=== Section Start ===

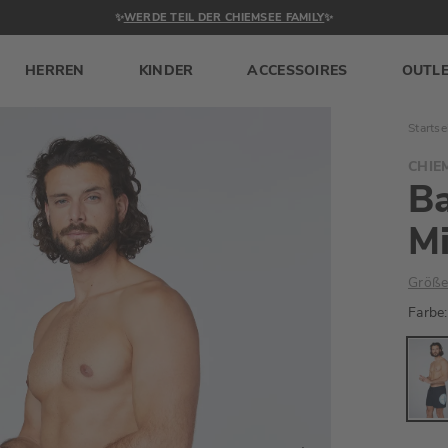
✨
WERDE TEIL DER CHIEMSEE FAMILY
✨
HERREN
KINDER
ACCESSOIRES
OUTL
Startse
CHIE
Ba
M
Größe
Farbe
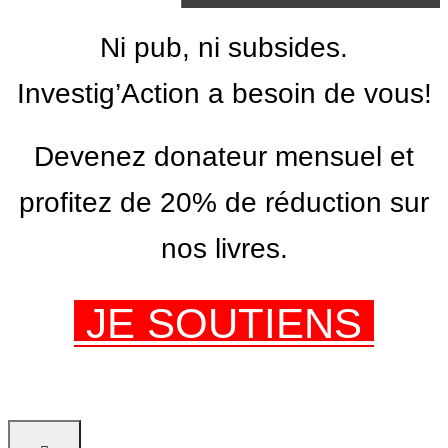
Ni pub, ni subsides.
Investig’Action a besoin de vous!
Devenez donateur mensuel et
profitez de 20% de réduction sur
nos livres.
JE SOUTIENS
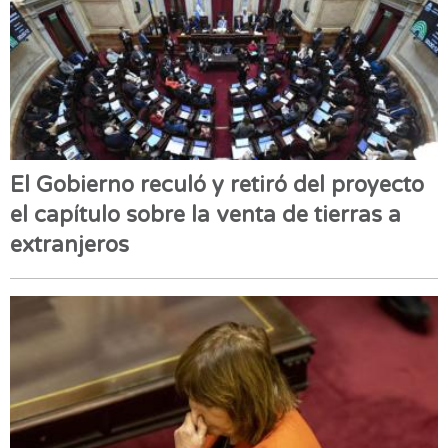
El Gobierno reculó y retiró del proyecto
el capítulo sobre la venta de tierras a
extranjeros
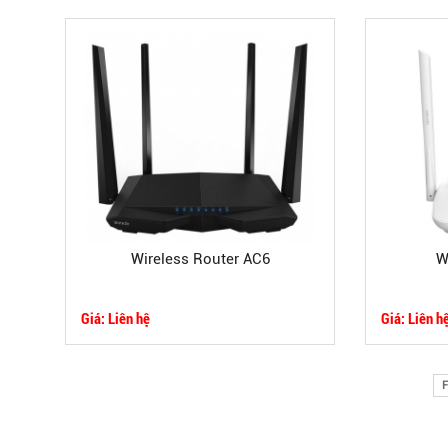
Wireless Router AC6
W
Giá: Liên hệ
Giá: Liên h
F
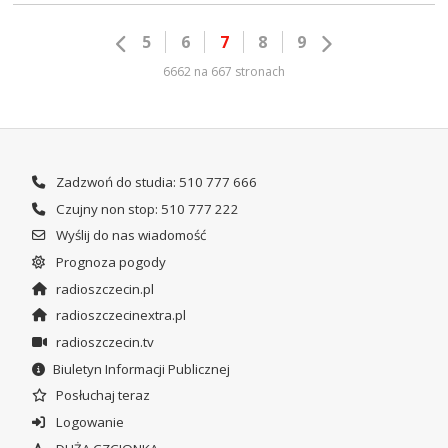
5
6
7
8
9
6662 na 667 stronach
Zadzwoń do studia: 510 777 666
Czujny non stop: 510 777 222
Wyślij do nas wiadomość
Prognoza pogody
radioszczecin.pl
radioszczecinextra.pl
radioszczecin.tv
Biuletyn Informacji Publicznej
Posłuchaj teraz
Logowanie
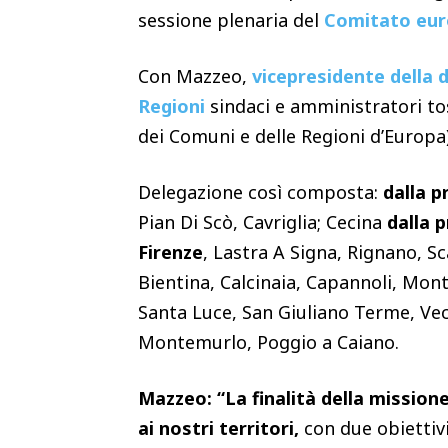
sessione plenaria del
Comitato euro
Con Mazzeo,
vicepresidente della 
Regioni
sindaci e amministratori to
dei Comuni e delle Regioni d’Europa)
Delegazione così composta:
dalla p
Pian Di Scò, Cavriglia; Cecina
dalla p
Firenze
, Lastra A Signa, Rignano, Sc
Bientina, Calcinaia, Capannoli, Mon
Santa Luce, San Giuliano Terme, Vec
Montemurlo, Poggio a Caiano.
Mazzeo: “La finalità della mission
ai nostri territori,
con due obiettivi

=== Section End ===

◆ Assignment ◆
An exact reproduction of all the records is required, with no pictures included.

◆ Written response ◆
✨
WERDE TEIL DER CHIEMSEE FAMILY
✨
HERREN
KINDER
ACCESSOIRES
OUTL
Startse
CHIE
Ba
M
Größe
Farbe
Ni pub, ni subsides.
Investig’Action a besoin de vous!
Devenez donateur mensuel et
profitez de 20% de réduction sur
nos livres.
JE SOUTIENS
El Gobierno reculó y retiró del proyecto
el capítulo sobre la venta de tierras a
extranjeros
Wireless Router AC6
W
Giá: Liên hệ
Giá: Liên h
F
5
6
7
8
9
6662 na 667 stronach
Zadzwoń do studia: 510 777 666
Czujny non stop: 510 777 222
Wyślij do nas wiadomość
Prognoza pogody
radioszczecin.pl
radioszczecinextra.pl
radioszczecin.tv
Biuletyn Informacji Publicznej
Posłuchaj teraz
Logowanie
sessione plenaria del
Comitato euro
Con Mazzeo,
vicepresidente della 
Regioni
sindaci e amministratori to
dei Comuni e delle Regioni d’Europa)
Delegazione così composta:
dalla p
Pian Di Scò, Cavriglia; Cecina
dalla p
Firenze
, Lastra A Signa, Rignano, Sc
Bientina, Calcinaia, Capannoli, Mon
Santa Luce, San Giuliano Terme, Vec
Montemurlo, Poggio a Caiano.
Mazzeo: “La finalità della mission
ai nostri territori,
con due obiettivi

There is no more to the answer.